» GIVEN TEXT:
★ ★ ★ ★ ★ ★ ★
I believe in karma, the cosmic principle wherein each person is rewarded or punished in one incarnation based on that person's deeds in the previous incarnation. So when annoying things happen to me consistently, I assume that the Universe is exacting some sort of payment toward my karmic debt, whether it was accrued in this lifetime, or perhaps, the last one. If I’m right, then I cannot help but wonder what I did to deserve my checkout lane karma.
Picture this: It’s Sunday morning. Churchgoers are in church; I’m feeling smug about rousing myself early to go to the grocery store for the weekly shopping. My timing is good. I’m late enough to miss the good folks shopping for doughnuts and creamer to contribute to the church’s after Mass coffee service (two dozen glazed once a month...not too much to give in the coffee service of the Lord). I’m early enough to miss the rush of post-church shoppers. (“Oh, crap, Jeb, I forgot to get your Mucinex at the store yesterday…swing by and I’ll run in.”… “Dammit, Trixie, the race is about to start!”)
★ ★ ★ ★ ★ ★ ★
» Bounding boxes with keypoints:
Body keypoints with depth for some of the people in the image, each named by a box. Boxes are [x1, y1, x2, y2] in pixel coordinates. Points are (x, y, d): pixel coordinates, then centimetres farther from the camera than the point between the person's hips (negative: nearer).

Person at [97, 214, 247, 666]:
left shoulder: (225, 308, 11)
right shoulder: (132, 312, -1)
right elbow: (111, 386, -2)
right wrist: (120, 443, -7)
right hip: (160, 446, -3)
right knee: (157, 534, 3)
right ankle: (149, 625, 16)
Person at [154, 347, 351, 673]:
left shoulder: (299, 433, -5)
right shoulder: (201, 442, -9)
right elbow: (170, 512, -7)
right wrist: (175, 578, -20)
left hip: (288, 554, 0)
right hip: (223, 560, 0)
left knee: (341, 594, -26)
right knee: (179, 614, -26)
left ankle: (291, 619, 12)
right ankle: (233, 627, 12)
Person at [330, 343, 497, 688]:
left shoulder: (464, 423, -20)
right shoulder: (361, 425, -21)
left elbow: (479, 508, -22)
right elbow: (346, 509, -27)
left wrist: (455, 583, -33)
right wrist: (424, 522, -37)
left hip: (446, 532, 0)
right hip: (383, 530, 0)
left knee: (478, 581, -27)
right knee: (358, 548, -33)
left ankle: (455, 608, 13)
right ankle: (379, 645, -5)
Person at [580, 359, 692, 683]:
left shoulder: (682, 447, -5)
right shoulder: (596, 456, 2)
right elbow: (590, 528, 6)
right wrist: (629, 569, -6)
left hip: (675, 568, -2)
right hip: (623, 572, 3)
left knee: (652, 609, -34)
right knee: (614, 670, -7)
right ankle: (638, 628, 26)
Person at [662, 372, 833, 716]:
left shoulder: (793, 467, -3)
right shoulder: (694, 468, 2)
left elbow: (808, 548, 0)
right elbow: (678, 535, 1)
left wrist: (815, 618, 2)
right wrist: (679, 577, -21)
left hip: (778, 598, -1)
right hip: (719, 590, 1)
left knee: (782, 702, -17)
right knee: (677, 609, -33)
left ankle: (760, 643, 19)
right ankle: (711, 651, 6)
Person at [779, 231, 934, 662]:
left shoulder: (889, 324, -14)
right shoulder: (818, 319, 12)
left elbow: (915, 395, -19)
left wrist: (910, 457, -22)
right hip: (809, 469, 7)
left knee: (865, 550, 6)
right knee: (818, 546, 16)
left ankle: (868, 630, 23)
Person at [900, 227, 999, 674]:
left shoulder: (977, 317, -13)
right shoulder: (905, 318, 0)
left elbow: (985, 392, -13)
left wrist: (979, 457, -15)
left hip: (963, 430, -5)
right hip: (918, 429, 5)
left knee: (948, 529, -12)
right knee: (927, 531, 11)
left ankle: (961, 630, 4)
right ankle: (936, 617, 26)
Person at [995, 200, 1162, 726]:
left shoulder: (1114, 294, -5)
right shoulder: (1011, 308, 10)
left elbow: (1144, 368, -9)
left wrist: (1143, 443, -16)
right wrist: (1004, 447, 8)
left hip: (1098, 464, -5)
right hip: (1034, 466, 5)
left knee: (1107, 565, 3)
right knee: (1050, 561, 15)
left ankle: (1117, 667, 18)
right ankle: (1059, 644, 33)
★ ★ ★ ★ ★ ★ ★
» QUESTIONS ON THE MATERIAL:
1. Shorten the paragraph of the checkout-lane essay that begins "I believe in karma" while keeping its main facts.
2. Extract the passage of the checkout-lane essay from "I believe in" to "checkout lane karma." word for word.
Work only from the checkout-lane essay.

» ANSWERS BY ITEM:
1. I believe in karma: each person is rewarded or punished in one incarnation for deeds done in the previous one. So when annoying things keep happening to me, I take it as the Universe collecting on my karmic debt, from this life or perhaps the last. If that's true, I wonder what I did to earn my checkout lane karma.

2.
I believe in karma, the cosmic principle wherein each person is rewarded or punished in one incarnation based on that person's deeds in the previous incarnation. So when annoying things happen to me consistently, I assume that the Universe is exacting some sort of payment toward my karmic debt, whether it was accrued in this lifetime, or perhaps, the last one. If I’m right, then I cannot help but wonder what I did to deserve my checkout lane karma.